[Start of Attachment]

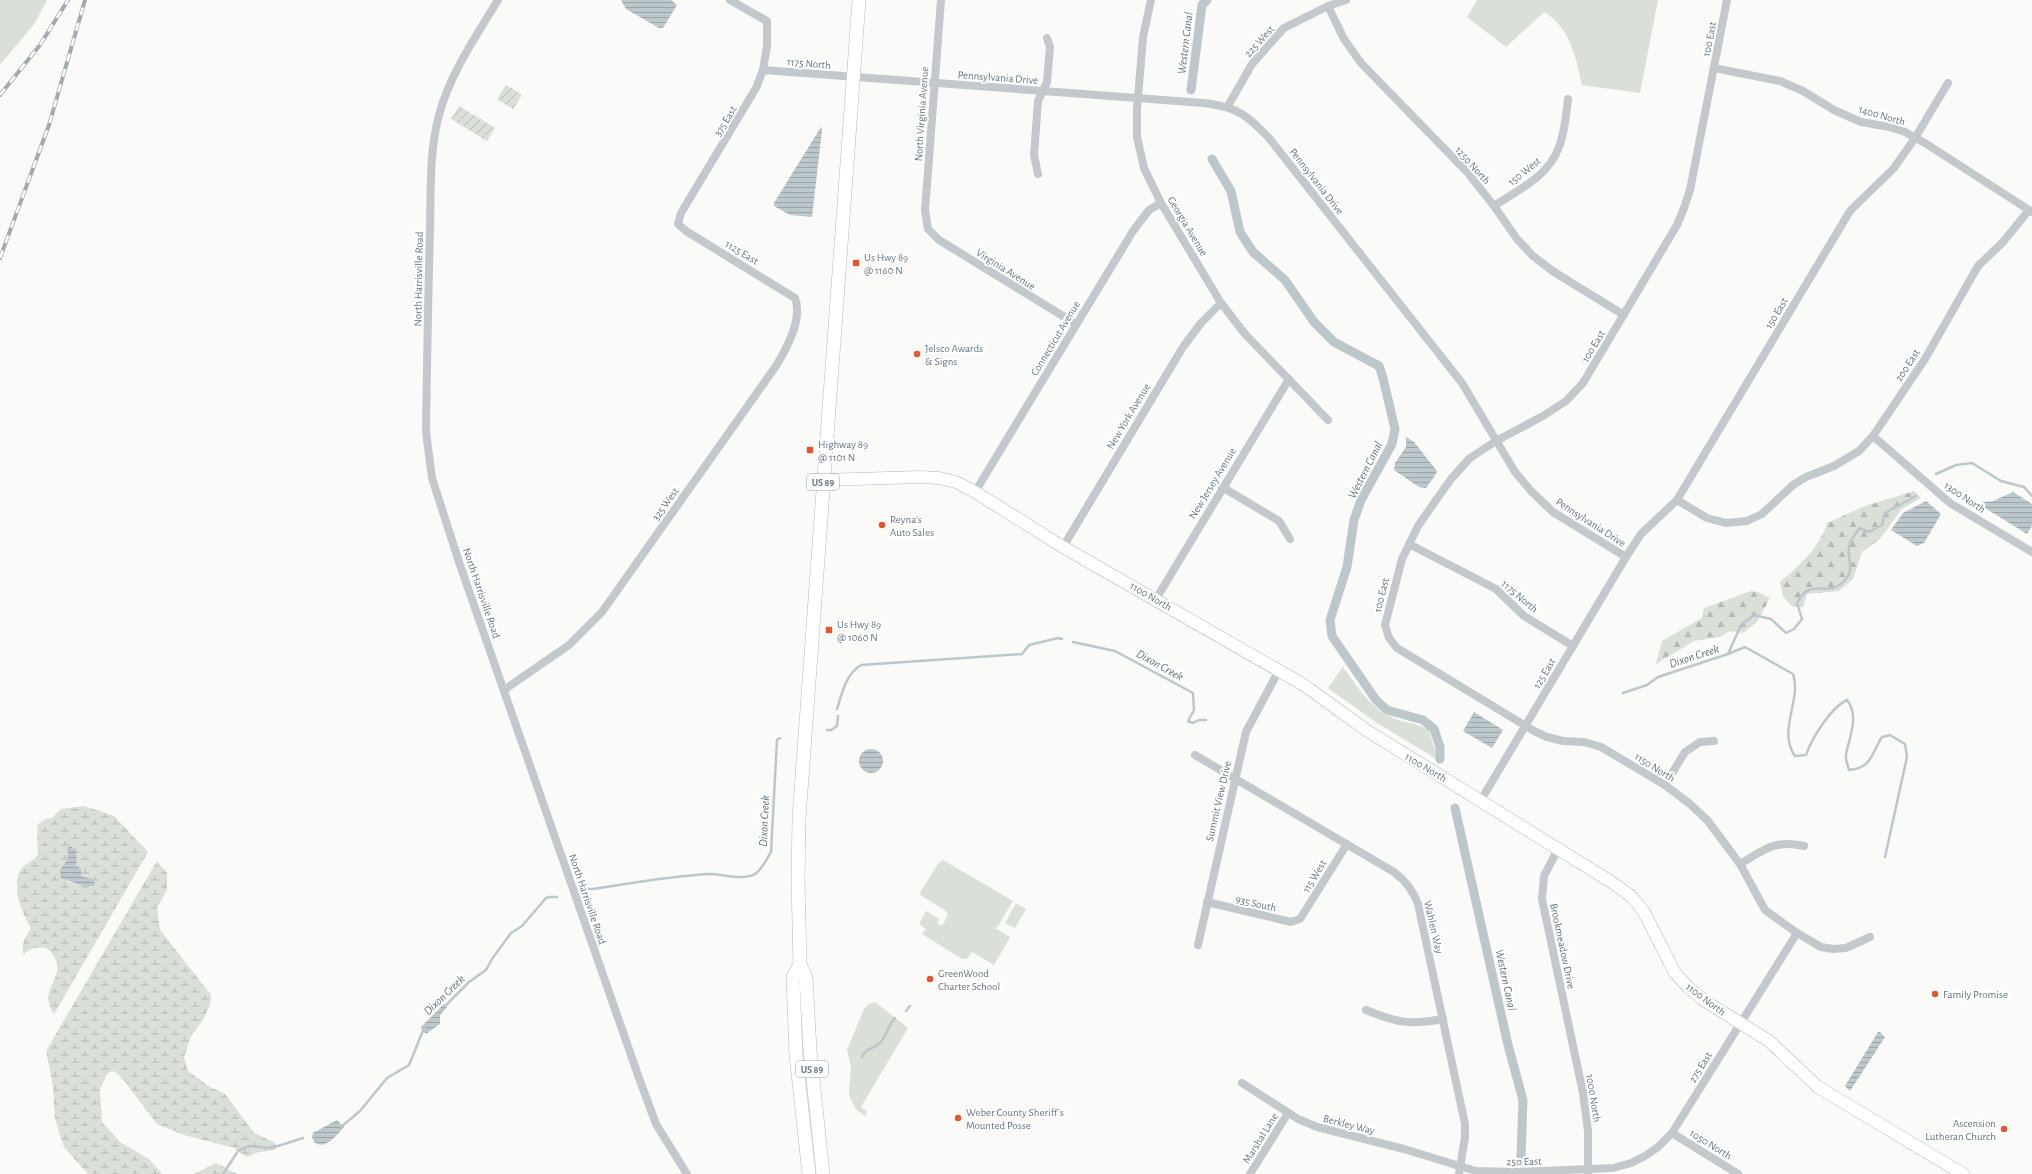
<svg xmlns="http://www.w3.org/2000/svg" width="2032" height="1174" font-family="'Alegreya Sans',sans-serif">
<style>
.green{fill:#dadfd7}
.forest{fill:url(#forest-firs)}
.wetland{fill:url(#wetland-marsh);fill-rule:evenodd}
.garden{fill:url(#garden-furrows)}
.water{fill:url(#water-rules)}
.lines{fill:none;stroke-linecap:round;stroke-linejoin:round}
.stream{stroke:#bbc7cb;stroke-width:2.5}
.canal{stroke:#bbc7cb;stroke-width:9}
.secondary-casing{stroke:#b3babf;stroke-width:13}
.primary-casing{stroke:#b5babe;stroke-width:14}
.street{stroke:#c3c8cc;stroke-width:8}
.secondary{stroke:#fff;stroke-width:12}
.primary{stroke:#fff;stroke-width:13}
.rail-casing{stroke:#a2aab0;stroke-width:4}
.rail{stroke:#fff;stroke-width:2.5;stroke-dasharray:8;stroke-linecap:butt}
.poi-dot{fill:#e4572e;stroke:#fff;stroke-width:1.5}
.labels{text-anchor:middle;stroke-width:4;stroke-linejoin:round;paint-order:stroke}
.shield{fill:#fff;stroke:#939fa8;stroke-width:1}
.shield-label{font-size:10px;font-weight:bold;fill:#657683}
.street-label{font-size:11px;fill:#657683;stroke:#fff}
.poi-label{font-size:11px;fill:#657683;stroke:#fff;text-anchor:start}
.water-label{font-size:12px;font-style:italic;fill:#60757c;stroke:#fff}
</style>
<defs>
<pattern id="forest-firs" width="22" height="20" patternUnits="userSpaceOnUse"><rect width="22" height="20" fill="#dadfd7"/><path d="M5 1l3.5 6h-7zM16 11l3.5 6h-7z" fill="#b4b9b4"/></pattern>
<pattern id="wetland-marsh" width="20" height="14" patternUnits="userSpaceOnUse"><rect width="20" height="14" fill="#dadfd7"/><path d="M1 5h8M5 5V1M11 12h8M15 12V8" fill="none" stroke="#b4b9b4"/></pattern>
<pattern id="garden-furrows" width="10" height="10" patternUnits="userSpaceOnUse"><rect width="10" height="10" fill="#dadfd7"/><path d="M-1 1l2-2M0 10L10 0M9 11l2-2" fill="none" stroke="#b4b9b4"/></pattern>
<pattern id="water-rules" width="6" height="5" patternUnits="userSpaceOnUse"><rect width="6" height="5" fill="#bbc7cb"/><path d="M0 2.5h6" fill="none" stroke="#9ca6aa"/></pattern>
</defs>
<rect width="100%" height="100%" fill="#fafaf8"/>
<g class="green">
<path d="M 0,0 L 47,0 L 35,23 L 0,65 Z"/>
<path d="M 1477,0 L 1658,0 L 1640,93 L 1582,85 C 1576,58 1570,27 1544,12 L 1506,47 L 1467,17 Z"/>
<path d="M 1343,667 C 1357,686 1370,708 1393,718 C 1405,723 1418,723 1429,730 L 1438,760 L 1377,723 L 1328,688 Z"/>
<path d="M 943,860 L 1013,901 L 998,926 L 995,928 L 1010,937 L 994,965 L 972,952 L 967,959 L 962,959 L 922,934 L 926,929 L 919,924 L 926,911 L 939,919 L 937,923 L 942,926 L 948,915 L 946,911 L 919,894 L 938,864 Z"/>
<path d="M 1016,903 L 1026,909 L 1015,928 L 1005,923 Z"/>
<path d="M 875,1002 L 908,1028 L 861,1107 L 867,1112 L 865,1116 L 856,1109 L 851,1100 L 849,1092 L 851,1067 L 847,1050 L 864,1009 L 869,1004 Z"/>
</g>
<g class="forest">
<path d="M 1914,491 L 1921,498 L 1902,509 L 1879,540 L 1862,552 L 1853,579 L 1839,591 L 1807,594 L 1803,607 L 1793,607 L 1783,597 L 1780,582 C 1798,567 1821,546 1827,523 L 1865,506 Z"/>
<path d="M 1751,591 L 1758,592 L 1770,598 L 1757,622 L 1743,633 L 1730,631 L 1720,637 L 1694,641 L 1656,664 L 1662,641 L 1702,618 L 1704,608 Z"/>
</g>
<g class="wetland">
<path d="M 84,806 L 114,816 L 148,852 L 54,1014 C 50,1008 47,1000 49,993 C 54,976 64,970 51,952 C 48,948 43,947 38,948 C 32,948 28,950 24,954 L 23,953 C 21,943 26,936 31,928 C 22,914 10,883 22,868 C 27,862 34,861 38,855 L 37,834 L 38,824 L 46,819 L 52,818 L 61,809 ZM 67,849 L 76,862 L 77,867 L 80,868 L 81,876 L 89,877 L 83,886 L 68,882 L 61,868 L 68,858 Z"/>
<path d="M 157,861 L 167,873 L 167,890 L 157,908 L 160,930 L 211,995 L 210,1005 L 203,1020 L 191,1036 L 184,1057 L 188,1071 L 210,1087 L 225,1094 L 254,1133 L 274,1142 L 277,1147 L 274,1150 L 259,1152 L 246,1157 L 234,1148 L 184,1135 L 157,1124 L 126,1083 L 117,1073 L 112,1071 L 107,1074 L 100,1089 L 102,1122 L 120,1142 L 149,1159 L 162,1174 L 88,1174 L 64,1147 L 55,1119 L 53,1086 L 46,1051 Z"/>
<path d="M 216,1163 L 237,1174 L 194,1174 Z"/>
</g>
<g class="garden">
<path d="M 506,85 L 522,95 L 513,109 L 497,99 Z"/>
<path d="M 459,106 L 495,128 L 487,141 L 451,119 Z"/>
</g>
<g class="water">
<path d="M 621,0 L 671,0 L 677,5 L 663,28 L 659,28 L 626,9 Z"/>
<path d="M 821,127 L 822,130 L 812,217 L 790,215 L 774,206 L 774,203 Z"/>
<path d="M 1406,437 L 1414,442 L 1437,471 L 1436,474 L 1426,488 L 1419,487 L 1394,470 L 1395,463 L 1406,447 Z"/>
<path d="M 2013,492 L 2032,504 L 2032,526 L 2027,534 L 1977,503 L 1993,501 Z"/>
<path d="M 1926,501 L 1941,514 L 1924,543 L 1917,546 L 1891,530 L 1903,513 Z"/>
<path d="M 1474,712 L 1503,730 L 1492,748 L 1463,731 Z"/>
<circle cx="871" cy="761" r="12"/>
<path d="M 70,846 C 78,850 77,858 76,866 L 81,869 L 81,876 L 93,879 L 95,884 L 93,886 L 83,886 L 61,878 L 60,870 L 68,858 L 67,849 Z"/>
<path d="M 444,1004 L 447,1007 L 440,1015 L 440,1024 L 426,1034 L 421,1028 L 422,1026 Z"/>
<path d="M 1878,1032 L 1880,1032 L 1885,1037 L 1850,1091 L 1845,1086 Z"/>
<path d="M 337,1120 L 344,1127 C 337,1135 325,1151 314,1142 L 312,1137 L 313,1133 Z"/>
</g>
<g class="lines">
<g class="stream">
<path d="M 1936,474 L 1956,465 L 1972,463 L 2001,481 L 2024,487 L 2032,496"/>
<path d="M 1073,642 L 1115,651 L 1193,693 L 1194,710 L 1188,721 L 1193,723 L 1199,720 L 1206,720"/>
<path d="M 1728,654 L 1745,647 L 1793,674 C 1802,701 1777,730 1795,756 L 1806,755 C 1812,738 1831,707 1847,700 C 1860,717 1849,736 1846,755 C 1845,760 1848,765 1849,770 C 1872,768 1871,754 1882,737 L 1890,735 L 1905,744 L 1907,757 L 1885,857"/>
<path d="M 1623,693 L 1647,685 L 1658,677 L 1728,654 L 1741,625 L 1754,615 L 1771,619 L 1786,633 L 1794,629 L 1802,619 L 1797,603 C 1811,575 1828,600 1845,580 C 1855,569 1847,559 1849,547 C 1849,542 1856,534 1859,528 L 1869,532 L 1882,525 L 1885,513 L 1916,496"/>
<path d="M 837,709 C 842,693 846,674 861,665 L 1022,654 L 1029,645 L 1058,638 L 1062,639"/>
<path d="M 827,730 L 831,730 L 837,726 L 838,716"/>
<path d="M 585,889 L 594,889 C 632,883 671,876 709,874 C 723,874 742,881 755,874 C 762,869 767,859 771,852 L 777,740 L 780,738"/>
<path d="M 445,1006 L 469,982 L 486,970 L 492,959 L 511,933 L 522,926 L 546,898 L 550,897 L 557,897"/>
<path d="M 906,1011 L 910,1006"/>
<path d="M 862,1057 C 865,1048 874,1049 880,1043 C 887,1036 888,1025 895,1018"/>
<path d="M 341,1127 L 360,1111 L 387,1078 L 409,1065 L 424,1028"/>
<path d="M 223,1174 L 238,1151 L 249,1146 L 272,1148 L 303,1138"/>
</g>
<g class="canal">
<path d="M 1191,90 L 1202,5 L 1207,0"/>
<path d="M 1212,159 L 1231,191 L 1240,232 L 1253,252 L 1285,280 L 1314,322 L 1334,342 L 1379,366 L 1383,378 L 1395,429 L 1392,444 L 1361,500 L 1354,520 L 1347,567 L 1330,620 L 1332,636 L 1376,700 L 1387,710 L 1423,720 L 1434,729 L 1440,747 L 1440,759"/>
<path d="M 1455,808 L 1508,1045 L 1523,1100 L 1521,1158"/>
</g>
<defs>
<path id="secondary" d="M 823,480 L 920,477 L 939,478 L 956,482 L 975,492 L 1063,547 L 1304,685 L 1366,730 L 1613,883 L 1632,897 L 1644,912 L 1675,973 L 1688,987 L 1705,1001 L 1769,1041 L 1818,1087 L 1963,1174"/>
<g id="primary">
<path d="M 800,964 L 793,977 L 796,1055 L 809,1174"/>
<path d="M 823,1174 L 810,1051 L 806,978 L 800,964 L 798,880 L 799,818 L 859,0"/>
</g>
</defs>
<use href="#secondary" class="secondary-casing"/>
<use href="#primary" class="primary-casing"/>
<g class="street">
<path d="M 498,0 C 476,36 450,74 439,115 C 429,152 431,192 430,230 C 428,297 427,365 426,432 L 432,478 L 460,565 L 639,1078 L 656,1124 L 687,1174"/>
<path d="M 941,0 L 925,211 L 928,229 L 939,240 L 1076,324"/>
<path d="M 1151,0 L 1143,37 L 1137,109 L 1137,137 L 1144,168 L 1161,203 L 1221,303 L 1245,334 L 1328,420"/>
<path d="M 1727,0 L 1690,190 L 1684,208 L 1677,225 L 1583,383 L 1566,401 L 1543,416 L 1496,441 L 1470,458 L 1451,479 L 1434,503 L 1418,526 L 1402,559 L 1385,625 L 1389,638 L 1397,648 L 1534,731 L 1547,737 L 1563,741 L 1584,742 L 1601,747 L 1665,785 L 1690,804 L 1708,821 L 1740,864 L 1765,910 L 1797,933 L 1821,947 L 1833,949 L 1846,948 L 1870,937"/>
<path d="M 1328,6 L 1344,39 L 1361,63 L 1468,173 L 1494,206 L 1517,239 L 1533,256 L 1554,272 L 1624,315"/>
<path d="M 1714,68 L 1780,81 L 1803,91 L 1834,110 L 1861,122 L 1890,127 L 1905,132 L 1925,143 L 2032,212"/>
<path d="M 763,70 L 1204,103 C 1237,107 1246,114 1269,138 L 1462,383 L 1515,472 L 1532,492 L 1553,512 L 1626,557"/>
<path d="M 1228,106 L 1252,64 L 1284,28 L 1328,6 L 1346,0"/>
<path d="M 1038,174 L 1034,155 L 1038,101 L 1047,82 L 1050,47 L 1047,38"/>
<path d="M 1494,206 C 1518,190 1549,176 1559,147 C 1565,132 1566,115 1568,99"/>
<path d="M 1873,436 L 1950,503 L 2032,552"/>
<path d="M 1222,487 L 1279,521 L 1290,539"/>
<path d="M 975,492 L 1133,231 L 1149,210 L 1161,203"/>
<path d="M 1677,500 L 1707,518 L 1726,523 L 1747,521 L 1762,514 L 1793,485 L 1806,477 L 1834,466 L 1859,451 L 1873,436 L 1925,359 L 1978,266 L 2003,242 L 2029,210"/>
<path d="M 1409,544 L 1496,589 L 1524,616 L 1573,646"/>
<path d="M 1063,547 L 1183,347 L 1201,323 L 1221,303"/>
<path d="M 1156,599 L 1289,379"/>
<path d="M 504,690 L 569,645 L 602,612 L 776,366 C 787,348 803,319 795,298 L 686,231 L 678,224 L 681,213 L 756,88 L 763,70 L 767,46 L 767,21 L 730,0"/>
<path d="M 1195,755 L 1394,872 C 1406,881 1413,890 1418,904 L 1465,1124 L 1465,1137 L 1459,1174"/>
<path d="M 1665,785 L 1685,752 L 1700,742 L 1714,741"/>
<path d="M 1481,800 L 1626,557 L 1641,534 L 1677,500 L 1850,211 L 1894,168 L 1915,138 L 1948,83"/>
<path d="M 1558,849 L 1544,876 L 1542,899 L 1583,1093 L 1588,1131 L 1588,1173"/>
<path d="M 1740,864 C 1764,850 1775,839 1804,846"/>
<path d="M 1207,902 L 1291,922 L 1300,919 L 1347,844"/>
<path d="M 1198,945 L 1246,732 L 1279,670"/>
<path d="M 1366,1010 C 1397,1023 1410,1025 1443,1019"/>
<path d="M 1242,1083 L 1298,1119 L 1317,1127 L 1404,1149 L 1476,1171 L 1515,1172 L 1613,1168 L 1631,1163 L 1645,1156 L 1658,1147 L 1672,1133 L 1797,933"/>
<path d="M 1672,1133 L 1738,1174"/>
<path d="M 1250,1174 L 1288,1113"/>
</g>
<use href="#secondary" class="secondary"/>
<use href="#primary" class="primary"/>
<defs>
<g id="rail">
<path d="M 0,95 L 40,45 L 68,0"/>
<path d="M 0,258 L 49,125 L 85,0"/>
</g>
</defs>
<use href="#rail" class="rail-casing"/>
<use href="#rail" class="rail"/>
</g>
<g class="poi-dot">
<rect x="852" y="259" width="8" height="8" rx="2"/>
<circle cx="917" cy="354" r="4"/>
<rect x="806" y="446" width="8" height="8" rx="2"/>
<circle cx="882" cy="525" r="4"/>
<rect x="825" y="626" width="8" height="8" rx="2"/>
<circle cx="930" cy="979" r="4"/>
<circle cx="1935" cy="994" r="4"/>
<circle cx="958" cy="1118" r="4"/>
<circle cx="2004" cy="1129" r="4"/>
</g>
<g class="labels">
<g class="shield">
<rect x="807" y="474" width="32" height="16" rx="3"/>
<rect x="796" y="1061" width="32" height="16" rx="3"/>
</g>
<g class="shield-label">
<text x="823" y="486">US 89</text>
<text x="812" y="1073">US 89</text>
</g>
<g class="street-label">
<text transform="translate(1709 39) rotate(-79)" y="4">100 East</text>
<text transform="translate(1259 41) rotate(-48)" y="4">225 West</text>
<text transform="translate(809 63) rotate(5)" y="4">1175 North</text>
<text transform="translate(998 77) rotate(4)" y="4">Pennsylvania Drive</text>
<text transform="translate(921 114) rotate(-86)" y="4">North Virginia Avenue</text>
<text transform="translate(1882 115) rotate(16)" y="4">1400 North</text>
<text transform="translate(725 121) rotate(-59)" y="4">375 East</text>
<text transform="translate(1473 165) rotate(48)" y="4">1250 North</text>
<text transform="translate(1524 171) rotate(-39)" y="4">150 West</text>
<text transform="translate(1317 181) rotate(52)" y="4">Pennsylvania Drive</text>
<text transform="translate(1188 226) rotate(59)" y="4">Georgia Avenue</text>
<text transform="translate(742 252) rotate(31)" y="4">1125 East</text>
<text transform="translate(1006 269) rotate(32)" y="4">Virginia Avenue</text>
<text transform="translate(418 279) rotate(-89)" y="4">North Harrisville Road</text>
<text transform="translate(1776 313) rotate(-59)" y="4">150 East</text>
<text transform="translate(1055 338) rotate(-59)" y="4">Connecticut Avenue</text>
<text transform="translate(1593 346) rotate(-59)" y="4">100 East</text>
<text transform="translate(1907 365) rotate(-57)" y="4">200 East</text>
<text transform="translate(1128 416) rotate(-59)" y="4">New York Avenue</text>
<text transform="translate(1212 483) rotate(-59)" y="4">New Jersey Avenue</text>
<text transform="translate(1965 497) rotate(34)" y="4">1300 North</text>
<text transform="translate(665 504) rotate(-55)" y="4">325 West</text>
<text transform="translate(1591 522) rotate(33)" y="4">Pennsylvania Drive</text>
<text transform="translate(482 593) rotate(71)" y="4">North Harrisville Road</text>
<text transform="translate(1381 595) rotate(-76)" y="4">100 East</text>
<text transform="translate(1151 596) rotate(30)" y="4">1100 North</text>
<text transform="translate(1520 596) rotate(40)" y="4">1175 North</text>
<text transform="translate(1544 673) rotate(-59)" y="4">125 East</text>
<text transform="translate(1426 767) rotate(31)" y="4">1100 North</text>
<text transform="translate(1655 767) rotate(32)" y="4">1150 North</text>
<text transform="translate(1218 801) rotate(-77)" y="4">Summit View Drive</text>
<text transform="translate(1314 876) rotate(-59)" y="4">115 West</text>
<text transform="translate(588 899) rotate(71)" y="4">North Harrisville Road</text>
<text transform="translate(1256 903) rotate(13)" y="4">935 South</text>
<text transform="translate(1434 927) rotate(77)" y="4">Wahlen Way</text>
<text transform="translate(1563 946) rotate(78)" y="4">Brookmeadow Drive</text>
<text transform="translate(1706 999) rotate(37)" y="4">1100 North</text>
<text transform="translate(1700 1067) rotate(-58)" y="4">275 East</text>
<text transform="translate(1594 1098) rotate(81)" y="4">1000 North</text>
<text transform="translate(1349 1124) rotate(14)" y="4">Berkley Way</text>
<text transform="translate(1260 1138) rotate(-58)" y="4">Marshal Lane</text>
<text transform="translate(1711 1144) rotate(32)" y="4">1050 North</text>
<text transform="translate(1524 1161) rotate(-1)" y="4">250 East</text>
</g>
<g class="poi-label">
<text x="864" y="261">Us Hwy 89<tspan x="864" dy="13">@ 1160 N</tspan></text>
<text x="925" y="352">Jelsco Awards<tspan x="925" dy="13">&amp; Signs</tspan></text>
<text x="818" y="448">Highway 89<tspan x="818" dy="13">@ 1101 N</tspan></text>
<text x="890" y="523">Reyna's<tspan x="890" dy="13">Auto Sales</tspan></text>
<text x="837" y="628">Us Hwy 89<tspan x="837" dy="13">@ 1060 N</tspan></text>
<text x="938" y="977">GreenWood<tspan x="938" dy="13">Charter School</tspan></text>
<text x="1943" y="998">Family Promise</text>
<text x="966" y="1116">Weber County Sheriff's<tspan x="966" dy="13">Mounted Posse</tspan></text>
<text x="1996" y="1127" text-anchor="end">Ascension<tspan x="1996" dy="13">Lutheran Church</tspan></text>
</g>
<g class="water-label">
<text transform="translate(1185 43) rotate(-83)" y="4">Western Canal</text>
<text transform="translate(1365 470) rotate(-63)" y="4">Western Canal</text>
<text transform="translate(1694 656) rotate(-18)" y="4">Dixon Creek</text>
<text transform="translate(1160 665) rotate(29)" y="4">Dixon Creek</text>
<text transform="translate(764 821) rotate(-87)" y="4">Dixon Creek</text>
<text transform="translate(1506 980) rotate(78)" y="4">Western Canal</text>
<text transform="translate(444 995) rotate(-44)" y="4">Dixon Creek</text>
</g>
</g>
</svg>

[End of Attachment]

*Work to complete*: For the listing above, work out how many lines contain the string "labels" and return only that figure.

*Exercise output*: 2